The Nominatim place name and OSM id is made available in the JSON returned to clients. The calling application can now persist the OSM id of the selected result for future reference.

Does well

Very fast response time when running on a modest machine.

Does not do well

Does not deal with look aheads.

These examples do not work well:

Boscanova does not match for Cafe Boscanova. Dublin Ireland does not match for Dublin, County Dublin, Leinster, Ireland

Does not offer short names:

Dublin, County Dublin, Leinster, Ireland should also be offered as Dublin, Ireland

An improvement would probably involve indexing the more structured output of the get_addressdata function.

End points

The application exposes these JSON end points which client applications can call:

/search

Parameter Description
q The user query. ie. London
tag Restrict results to a given OSM tag.
lat / lon / radius Restrict results to a given geocircle
country Restrict results to a given country code
callback The name of an optional JSONP callback to wrap the results in

/places/{id}

Retrieve a single place by the id provided in search results.

Potentially useful for applications which have identified an OSM id using autocomplete and need to retrieve it's details later in a flow but do not have access to a Nominatim API.

Also see

photon (https://photon.komoot.io/) takes a similar approach and is production ready.

Nominatim AC will be maintained to further investigate the use of search 'profiles' to improve the user experience. ie. selectively excluding things like post boxes and bus stops.

Local development

This is a Spring Boot / Kotlin project with a Gradle build.

Review the configuration Configuration is in the file named application.properties.

Start Elasticsearch:

docker-compose -f docker-compose/docker-compose.yml up

Build locally with:

./gradlew clean build -x test

Start locally

mv build/libs/nominatim-ac-0.1.0.jar .
java -jar nominatim-ac-0.1.0.jar 

The Elastic index will be created automatically if it does not already exist.

Populate index

curl http://localhost:8080/import

A full index is around 16Gb in size.
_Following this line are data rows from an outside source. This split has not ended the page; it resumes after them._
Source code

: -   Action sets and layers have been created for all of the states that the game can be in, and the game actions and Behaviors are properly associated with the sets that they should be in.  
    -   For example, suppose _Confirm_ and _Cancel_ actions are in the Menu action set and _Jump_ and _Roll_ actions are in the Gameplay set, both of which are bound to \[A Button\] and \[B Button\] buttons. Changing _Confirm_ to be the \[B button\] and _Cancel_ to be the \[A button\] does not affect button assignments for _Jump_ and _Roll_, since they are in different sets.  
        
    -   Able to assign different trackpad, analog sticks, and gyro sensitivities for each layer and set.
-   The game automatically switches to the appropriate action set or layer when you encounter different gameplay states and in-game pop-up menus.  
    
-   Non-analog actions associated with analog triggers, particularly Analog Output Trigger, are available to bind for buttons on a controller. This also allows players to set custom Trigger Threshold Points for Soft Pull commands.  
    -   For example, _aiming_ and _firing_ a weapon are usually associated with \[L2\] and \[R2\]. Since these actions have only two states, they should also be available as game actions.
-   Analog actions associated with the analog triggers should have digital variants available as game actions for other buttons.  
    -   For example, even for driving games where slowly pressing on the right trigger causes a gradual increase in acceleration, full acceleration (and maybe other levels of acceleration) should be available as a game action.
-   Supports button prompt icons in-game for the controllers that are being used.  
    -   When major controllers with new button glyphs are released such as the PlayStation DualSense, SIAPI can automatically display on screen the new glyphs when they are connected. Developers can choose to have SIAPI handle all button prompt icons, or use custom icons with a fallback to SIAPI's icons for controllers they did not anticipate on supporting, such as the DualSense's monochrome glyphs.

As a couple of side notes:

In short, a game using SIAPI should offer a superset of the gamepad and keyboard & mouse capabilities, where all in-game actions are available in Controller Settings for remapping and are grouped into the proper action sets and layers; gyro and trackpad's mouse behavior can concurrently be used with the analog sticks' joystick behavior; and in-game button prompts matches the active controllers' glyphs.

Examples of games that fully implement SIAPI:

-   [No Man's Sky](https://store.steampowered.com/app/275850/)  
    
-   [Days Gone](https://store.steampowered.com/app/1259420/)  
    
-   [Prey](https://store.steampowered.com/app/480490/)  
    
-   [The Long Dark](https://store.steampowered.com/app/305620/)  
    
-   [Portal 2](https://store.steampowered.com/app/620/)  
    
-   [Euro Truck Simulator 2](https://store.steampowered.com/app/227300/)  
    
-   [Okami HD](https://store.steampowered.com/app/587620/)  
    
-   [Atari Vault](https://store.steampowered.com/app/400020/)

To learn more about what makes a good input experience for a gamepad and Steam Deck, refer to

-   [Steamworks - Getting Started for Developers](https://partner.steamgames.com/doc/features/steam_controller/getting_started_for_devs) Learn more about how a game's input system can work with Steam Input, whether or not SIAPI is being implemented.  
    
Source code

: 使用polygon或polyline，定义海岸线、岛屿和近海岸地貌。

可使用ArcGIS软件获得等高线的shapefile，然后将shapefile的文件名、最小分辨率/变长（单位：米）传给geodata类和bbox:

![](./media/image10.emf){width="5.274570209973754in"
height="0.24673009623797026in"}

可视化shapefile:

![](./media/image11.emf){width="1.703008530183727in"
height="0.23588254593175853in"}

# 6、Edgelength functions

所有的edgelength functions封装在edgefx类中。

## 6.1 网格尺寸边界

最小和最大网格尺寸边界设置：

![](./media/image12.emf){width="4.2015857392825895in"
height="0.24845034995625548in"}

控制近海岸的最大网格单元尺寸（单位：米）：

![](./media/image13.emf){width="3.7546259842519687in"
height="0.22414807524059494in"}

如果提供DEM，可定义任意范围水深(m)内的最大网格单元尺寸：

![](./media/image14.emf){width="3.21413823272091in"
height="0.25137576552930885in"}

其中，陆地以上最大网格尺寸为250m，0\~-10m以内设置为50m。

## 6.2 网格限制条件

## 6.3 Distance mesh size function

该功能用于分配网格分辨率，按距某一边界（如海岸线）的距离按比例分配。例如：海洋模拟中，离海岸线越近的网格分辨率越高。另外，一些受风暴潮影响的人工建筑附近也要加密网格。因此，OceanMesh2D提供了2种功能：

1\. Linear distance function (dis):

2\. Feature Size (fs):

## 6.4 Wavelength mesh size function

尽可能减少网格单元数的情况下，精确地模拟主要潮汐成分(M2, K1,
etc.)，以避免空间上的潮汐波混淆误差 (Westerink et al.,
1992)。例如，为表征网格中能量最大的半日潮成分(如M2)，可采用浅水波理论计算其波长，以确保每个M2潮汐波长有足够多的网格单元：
It takes 18 hours to index; this could probably be improved with threading.

The tests are expecting to see a Postgres Nominatim 3.7 schema containing a June 2021 Great Britain import on localhost port 5432.

Mediagis have published a Nominatim Docker build which can be used for local development (https://github.com/mediagis/nominatim-docker).

Cloud build

We use Google Cloud Build to produce a container image.

gcloud components install cloud-build-local
cloud-build-local --config=cloudbuild.yaml --dryrun=false --push=false .

Production installation

The Elasticsearch index is populated by reading from the Postgres database of a locally running Nominatim instance.

Installing a whole world Nominatim instances is a fairly large undertaking. From experience a full world Nominatim instance requires a machine with at least 32GB of RAM available. I struggled to build a consumer machine which could complete ea full install. A full install was

Back in 2013 the Nominatim import of planet.osm took approximately 6 weeks to complete and consumed around 1TB of disk (single CPU HP DL360 server with 48Gb of RAM; single SATA SSD drive).

In 2021 this import takes around 3 days (HP z620; dual CPU; 96Gb RAM; 1.5TB of NVME SSD).